Every major building, from the modern multistorey office towers to the old facades of banks and department stores and even those strangely eccentric Adelaide homes that leap out amid the mainstream sandstone and red brick – is a tale of architectural proportions.
This year UniSA’s Louis Laybourne Smith School of Architecture and Design celebrates 100 years of education and endeavour. Marking the anniversary, the School will mount a major exhibition, Architectural Preludes – One hundred Years of Student Drawings, September 26-October 6, featuring some of the early work of architects who went on to shape our city and make their mark nationally and internationally.
The exhibition provides an insight into the educational experience of young architects from the school’s earliest days as part of the School of Mines and also the history of the school as it moved through different philosophies of architectural design and education.
The Architectural Department was founded in 1906 by Louis Laybourne Smith, a young South Australian engineering graduate of the School of Mines and University of Adelaide, whose yearning for formal academic study in architecture led him to initiate his own course. It began as a group of colleagues who instructed one another in subjects including the history of architecture, building construction, and drawing. But, with assistance from his private practice partner Walter Hervey Bagot, Laybourne Smith’s vision of a dedicated architecture course was realised. Despite returning to private practice in 1914, Laybourne Smith remained Head of the School until 1951 when Gavin Walkley took over. He, in turn, remained Head until 1975.
The school was created very much in the British mould. This meant education revolved around architecture in the classical style and drawings focused on the aesthetics of proportion, with detailing and fully rendered images in three dimensions.
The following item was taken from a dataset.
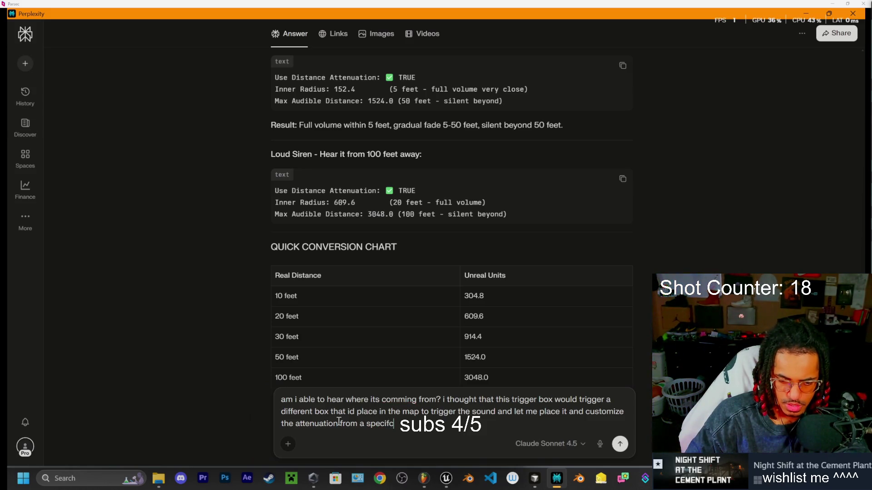
pyautogui.write('ic point')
Accreditation for graduates from the school was a key issue in the early
days as the industry sought to gain
professional status and by 1910 the satisfactory completion of the
Testimonies of Study became a requirement for SA architects to be admitted
into the Royal Institute of British Architects (RIBA), then the only
industry body operating in Australia.
By 1929 the Federal Council of Australian Architects established the Australian version of RIBA in the Royal Australian Institute of Architects – a first step in the move away from colonial sensibilities and a sign of the waning of British influence over architectural education. This was quickly followed by a romance with the American Beaux-Arts (Fine Arts) system of design education. Based firmly on the French Ecole des Beaux-Arts model, this system of teaching had the architect as artist firmly at its core.
This is reflected in student work of the period with designs of grand
monuments, Renaissance in flavour, with a clear emphasis on the role of
architect as well-to-do
professional providing services to the wealthy.
But as they say, war changes everything and WWII and its aftermath brought a new sense of the practical to architectural education – designs for military training centres and day care centres for children of mothers working in wartime manu-facturing were the order of the day. But despite the advent of modernism the Beaux-Arts influence did not fully recede until the 1960s and 1970s.
Postmodernism promulgated populist architecture from the 1980s and by the 1990s the Institute had become the University and computer aided design had made a powerful impact on student work. Feared as a threat to hand drawing it has found its place as an augmentation, rather than replacement to important fundamental drawing skills.
The exhibition offers a unique unfolding of the history of architecture education in the state – in drawings, plans and designs on display and in the impact that some of these students were to make to architecture in Australia.
Adelaide architect Keith Neighbour, who was principal architect on the Hilton International Hotel in Victoria Square, will open the exhibition. Some of his own student work will be on display.